My clearest image of her then is of a plump woman in a yellow dress, humming, peeling potatoes at the sink at five o’clock on a winter evening, the water running, the radio giving the traffic report, the table, set by me, ready for the two of us. And it was this image that made Ward’s talk of suffering ludicrous.

Yet, when we got to Maine and I saw where my mother was living and how thin she had gotten and how she wore her graying hair tied back in a low ponytail, like some old male hippie, it was this image that my mind turned to, held onto, as she embraced me and kissed my cheeks.

“You’ll find your mother’s changed,” Ward had said to me in the car as we passed from New Hampshire into Maine. “She’s happy.” He hadn’t said if she was changed
and
happy or happy merely because she was changed.

My father had seldom been home. Sometimes he was gone for days, sometimes for months, and he and my mother were always so casual about his trips, his “jobs away,” that it was years before I realized our lives were unusual. When I did realize it, I saw my friends’ predictable gone-at-seven, back-at-six fathers as dull and burdensome.

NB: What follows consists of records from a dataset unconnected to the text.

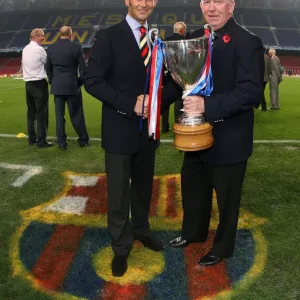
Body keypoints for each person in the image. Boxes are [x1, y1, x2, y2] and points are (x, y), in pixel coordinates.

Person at [84, 0, 179, 277]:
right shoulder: (108, 36)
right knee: (118, 194)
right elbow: (92, 80)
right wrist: (131, 103)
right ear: (127, 1)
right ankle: (121, 244)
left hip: (148, 132)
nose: (145, 3)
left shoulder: (157, 40)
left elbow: (173, 82)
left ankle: (141, 229)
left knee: (143, 187)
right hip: (119, 129)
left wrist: (157, 102)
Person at [169, 0, 264, 267]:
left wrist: (207, 106)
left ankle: (222, 247)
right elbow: (182, 83)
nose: (212, 8)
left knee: (227, 200)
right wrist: (150, 101)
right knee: (193, 190)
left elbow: (251, 93)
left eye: (219, 1)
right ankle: (193, 233)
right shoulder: (196, 39)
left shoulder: (247, 41)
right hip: (195, 135)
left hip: (230, 138)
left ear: (231, 6)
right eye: (206, 1)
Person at [45, 26, 89, 150]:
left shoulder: (51, 48)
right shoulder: (76, 47)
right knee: (76, 114)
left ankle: (61, 143)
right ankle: (83, 140)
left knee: (59, 116)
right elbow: (83, 68)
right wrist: (79, 82)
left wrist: (53, 81)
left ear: (60, 35)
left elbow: (48, 67)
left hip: (57, 86)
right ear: (71, 35)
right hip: (72, 85)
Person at [22, 28, 54, 148]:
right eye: (42, 36)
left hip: (28, 84)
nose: (43, 38)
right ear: (35, 36)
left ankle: (32, 138)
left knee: (31, 112)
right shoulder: (39, 50)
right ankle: (41, 140)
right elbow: (47, 62)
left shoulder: (25, 49)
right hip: (39, 84)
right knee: (41, 113)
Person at [161, 22, 186, 133]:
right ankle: (178, 124)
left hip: (166, 75)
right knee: (179, 101)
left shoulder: (164, 41)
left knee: (165, 101)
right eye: (184, 30)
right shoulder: (184, 42)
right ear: (182, 30)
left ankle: (165, 127)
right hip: (179, 75)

Even now, I’m not sure what he did on his jobs away. Once, when I asked him what his occupation was, he told me he was a gigolo, and I dutifully reported the news to my friends and to Sister Immaculate Rose, my second-grade teacher. When the nun smiled kindly and told me to ask him again, he said to tell her he was with the government. We were in the kitchen, I on my father’s lap sipping his beer, my mother at the sink washing something. I remember she turned and smiled and told my father not to teach me to lie, but she offered no alternative answer.